• SOURCE DOCUMENT:
Later that day ICU holds a conference at the town hall to discuss their plans for the town. The Company man speaks to the Mayor (Ken Tucker) about why he can't tell the people of the town that they will all be moved on, and that he must lie to them. The Company Man takes to the mic and explains to the people of the town that in addition to the M4 motorway that runs through the town, the company will be adding a new road, entitled the Passover Project. He explains that families whose houses stand in the way will be rehomed. The people of the town start to revolt, until one woman is shot by the Security Chief. The Teacher appears and cradles her. When questioned by the Company Man about what he wants, he replies, 'I came here to listen!'

The teacher gathers more followers: a fisherman, Peter (David Rees Talbot), Alfie (Darren Lawrence), a man who is haunted by the ghosts of people who used to live in his street, homeless twins with no name whom he calls Legion (John-Paul Macleod, Matthew Aubrey), his brother whom he doesn't recognise, Kyle (Kyle Rees) and a musician, Simon (Matt Woodyatt). At the shopping centre, his mother finds him, but he doesn't recognise her.

Later that night, The Teacher and his friends celebrate at Peter's local club. The Teacher is volunteered to draw the raffle, and his mother approaches him again. She gives him a photograph of him and his daughter, whom he doesn't remember. The encounter visibly moves him, and he calls Joanne into a back room. There he asks her to give him up to ICU's security, and she reluctantly agrees. The friends stumble outside drunkenly, and there The Teacher sees visions of three women: his daughter, his wife and his mother-in-law. He then sees a vision of the Security Chief, covered in blood and adorned with antlers. He asks him to tell him his story, but the vision replies, 'I have no story. I am.'

The visions disappear and The Teacher notices a roofer at work on a nearby house. The roofer is his father, and for a brief moment, he recognises him. His father explain that he has lost a piece of slate from the roof and asks his son to find it. When he does, it's broken, and his father explains that sometimes you have to sacrifice one piece of slate to realise that the roof needs to be fixed. The Teacher reluctantly agrees and is arrested by a local police office, Sgt. Phillips (Kristian Phillips). He is taken to the back of a flat-bed truck where the Security Chief tells him he knows everything about him, about his failed marriage and how he never gets to see his daughter any more. He accuses The Teacher of leading an uprising against ICU and tells him that the people of the town look to him as their king. At that moment, Peter is being quizzed by a local news team about whether he is affiliated with The Teacher, but he denies ever knowing him. The Teacher reluctantly admits his is the king of the town, knowing that he is the piece of slate that is sacrificed to save the whole roof.

• DESCRIPTION OF THE TASK: Resume the plot summary of The Teacher and ICU's plans for the town, continuing from its final sentence.

• INFORMATION SUPPLIED:

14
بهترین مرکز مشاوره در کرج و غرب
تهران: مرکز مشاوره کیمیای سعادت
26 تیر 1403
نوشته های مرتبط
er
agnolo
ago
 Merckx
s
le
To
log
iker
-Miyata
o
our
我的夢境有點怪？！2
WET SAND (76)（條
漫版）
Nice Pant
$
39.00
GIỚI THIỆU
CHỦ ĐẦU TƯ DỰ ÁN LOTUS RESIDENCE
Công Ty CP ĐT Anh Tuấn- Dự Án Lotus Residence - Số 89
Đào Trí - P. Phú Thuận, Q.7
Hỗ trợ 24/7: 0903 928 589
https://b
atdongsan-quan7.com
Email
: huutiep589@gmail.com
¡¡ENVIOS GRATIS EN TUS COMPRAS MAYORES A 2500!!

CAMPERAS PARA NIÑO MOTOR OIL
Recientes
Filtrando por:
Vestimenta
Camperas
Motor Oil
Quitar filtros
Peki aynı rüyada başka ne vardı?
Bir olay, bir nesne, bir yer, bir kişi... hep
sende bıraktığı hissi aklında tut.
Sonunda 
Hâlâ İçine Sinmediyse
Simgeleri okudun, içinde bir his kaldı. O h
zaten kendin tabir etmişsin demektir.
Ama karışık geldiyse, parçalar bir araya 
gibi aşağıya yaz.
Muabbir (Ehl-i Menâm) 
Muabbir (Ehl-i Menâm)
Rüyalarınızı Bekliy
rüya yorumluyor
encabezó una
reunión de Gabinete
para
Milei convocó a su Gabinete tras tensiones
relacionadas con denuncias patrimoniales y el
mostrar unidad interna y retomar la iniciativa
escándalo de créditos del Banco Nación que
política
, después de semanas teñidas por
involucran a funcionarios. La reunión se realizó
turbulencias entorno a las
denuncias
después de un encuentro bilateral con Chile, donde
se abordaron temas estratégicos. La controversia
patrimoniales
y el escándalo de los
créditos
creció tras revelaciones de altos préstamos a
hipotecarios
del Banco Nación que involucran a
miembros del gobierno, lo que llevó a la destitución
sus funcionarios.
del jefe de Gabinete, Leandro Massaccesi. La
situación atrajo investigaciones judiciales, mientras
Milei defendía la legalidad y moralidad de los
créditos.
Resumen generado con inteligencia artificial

• THE ANSWER:
The following day The Teacher and the bomber from the beach, Barry Absalum, are tried. Barry is set free and The Teacher is found guilty by the Company Man. Peter tries to stop the events happening by declaring that he does know The Teacher, but it is too late. He is dragged into the town centre and is beaten by the security team. They dress him in a nighty and place a crown of barbed wire upon his head to humiliate him. Sgt Phillips and the rest of the local police refuse to participate. The Teacher is bundled into a van and driven to a local stonemasons, where he is handed a cross. He then follows Simon's drum, and a procession of all the people in the town begin to walk. The Teacher collapses and is carried into the town centre, where his mother bathes his wounds and replaces his crown with one of roses. The procession continues until they reach the beach, where a podium built of all of the doors of the people of the town stands. The Teacher is stripped and nailed to the cross and raised above the town.

As he hangs, a picture of his daughter comes alive in his mind and suddenly he remembers. The film cuts to The Teacher's video diary of his forty missing days, where he flees to the hills surrounding the town due to pressure in his life. He lives happily in the hills, free from his troubles, remarking about the M4 motorway that scars the town. He states that 'Nobody stops in Port Talbot'. On the fortieth day, when journeying into the town for food, he gets lost and begins to forget who he is. It is at this moment that he stumbles down to the beach where he is held under the water by The Stranger. With his memory restored, The Teacher begins to cry out about all of the memories of the town until the skyline is lit with a burst of light and all of the town is brought back to life with old memories.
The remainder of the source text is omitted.